But through the blunt talking, Mr Hamilton has made a success of being a whip through being a father figure to younger MPs, a friend to others, a great organiser and a tough negotiator.
One of his unheralded successes was persuading Tory back-bencher Dominic Raab to talk out his own motion on limiting the role of Scottish MPs and scrapping the Barnett Formula to avoid a damaging vote last November.
So much will Mr Hamilton be missed – especially with the prospect of Labour maybe needing to do a post-election deal with the SNP – it is understood Ed Miliband called Mr Hamilton’s wife to try to persuade him to stay on.
However, Mr Hamilton was not always the gamekeeper. In the Blair years he was not in the New Labour mould and voted against the Iraq war in 2003 despite being in Washington on the day of the 9/11 attacks.
But the reason for his early rebel status and his latter brilliance as a whip comes from being one of the few genuine working class heroes left on the Labour benches.

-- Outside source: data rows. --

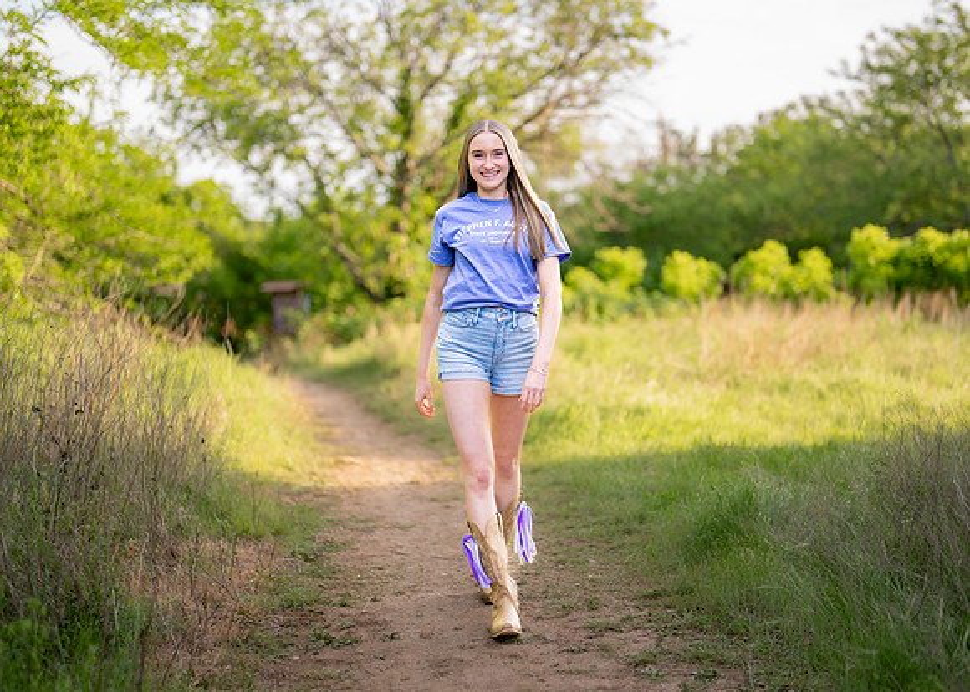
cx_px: 470
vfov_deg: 22.3
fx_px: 1758
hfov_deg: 30.8
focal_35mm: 64
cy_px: 347
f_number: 1.2
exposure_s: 1/1250
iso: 200
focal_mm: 50
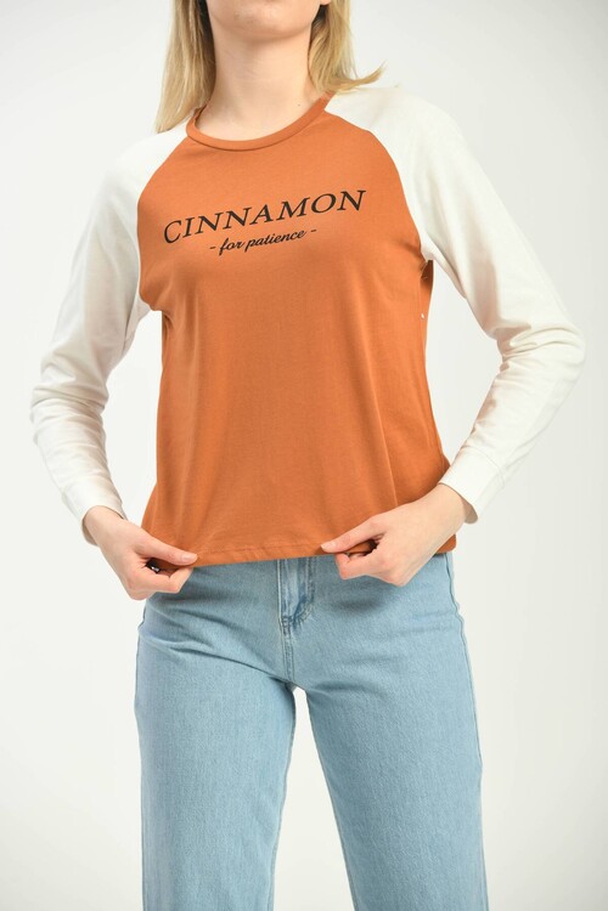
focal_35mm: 165
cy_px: 456
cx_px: 304
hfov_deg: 8.3
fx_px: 4180
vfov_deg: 12.5
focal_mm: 165
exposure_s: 1/160
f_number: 6.3
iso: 100
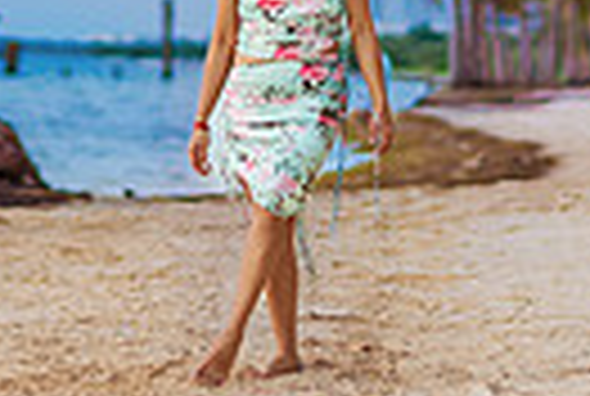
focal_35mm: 256
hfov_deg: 8.0
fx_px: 4205
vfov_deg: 5.3
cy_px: -205
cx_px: 234
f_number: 1.8
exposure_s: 1/5000
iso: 640
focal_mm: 58
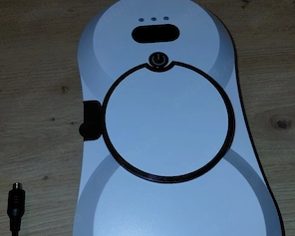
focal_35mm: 33
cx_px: 147
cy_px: 94
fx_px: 288
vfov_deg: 44.3
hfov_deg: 54.2
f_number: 1.8
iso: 50
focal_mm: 4.69
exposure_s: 1/312
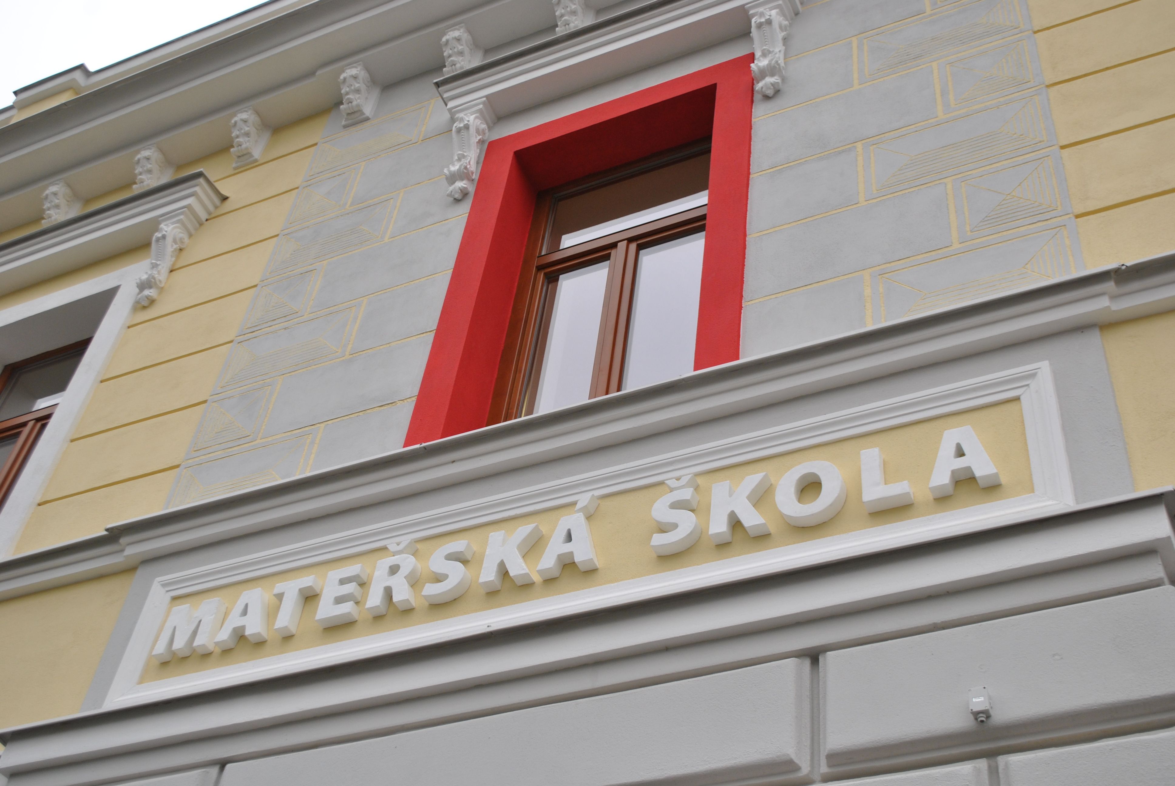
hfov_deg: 43.6
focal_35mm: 45
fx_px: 1471
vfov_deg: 29.9
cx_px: 588
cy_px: 393
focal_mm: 30
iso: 200
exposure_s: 1/100
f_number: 5
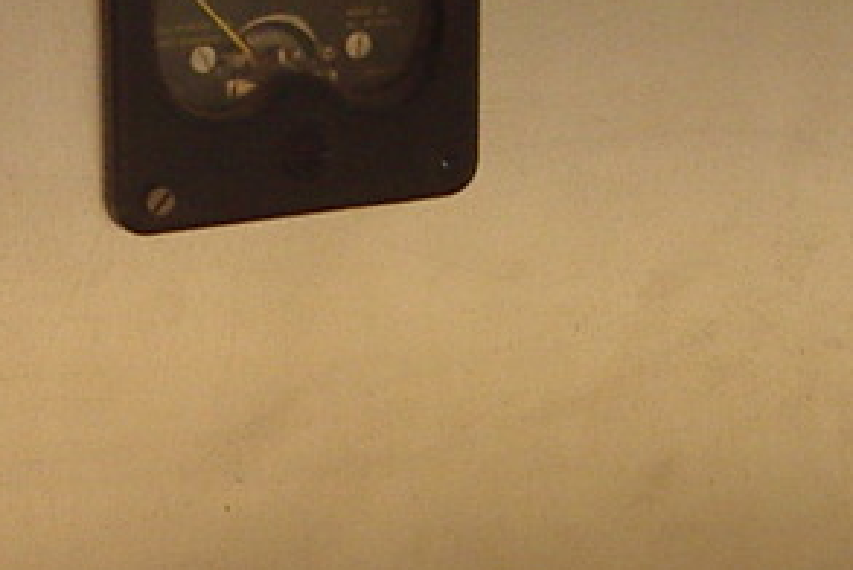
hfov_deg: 14.8
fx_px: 3273
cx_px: 361
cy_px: 448
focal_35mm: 138
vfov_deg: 9.9
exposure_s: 1/20
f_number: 2.6
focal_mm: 5.8
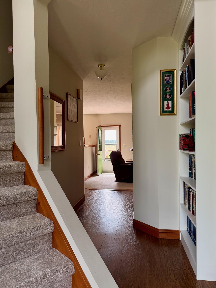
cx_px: 108
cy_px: 144
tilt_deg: +0.6
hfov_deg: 56.8
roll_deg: +3.1
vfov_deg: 71.6
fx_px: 200
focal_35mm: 24
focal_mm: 6.76
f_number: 1.78
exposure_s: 1/170
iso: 200
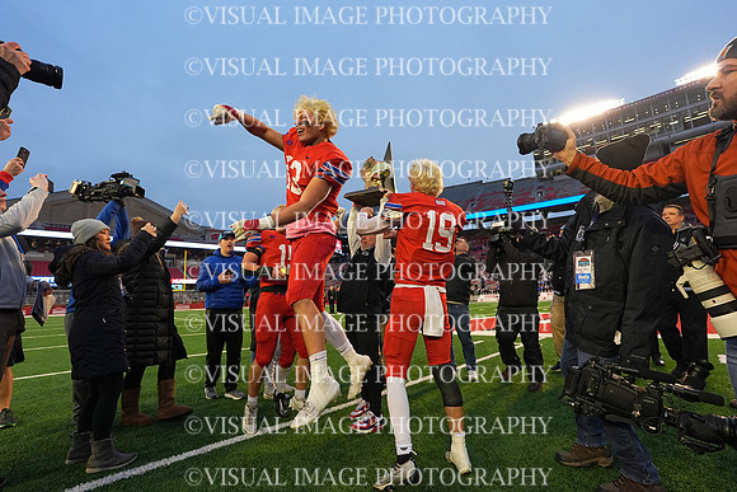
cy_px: 246
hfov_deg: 96.7
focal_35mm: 16
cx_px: 368
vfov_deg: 73.8
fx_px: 328
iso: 1600
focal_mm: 16
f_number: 4
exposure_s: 1/1000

In 1984 Mr Hamilton was a leading figure during the miners’ strike. His efforts saw him wrongly imprisoned, unfairly sacked and then blacklisted from employment for many years. Few modern politicians have risked and suffered so much in their careers. It would take a brave Scottish Nationalist to use the “red Tory” jibe about Mr Hamilton to his face.
The favourite to take the seat is the well-liked Kenny Young, who like many modern MPs cut his political teeth as a party hack. So while the Labour leadership and fellow MPs will miss Mr Hamilton, the greatest gap he will leave is another break with the party’s working class roots.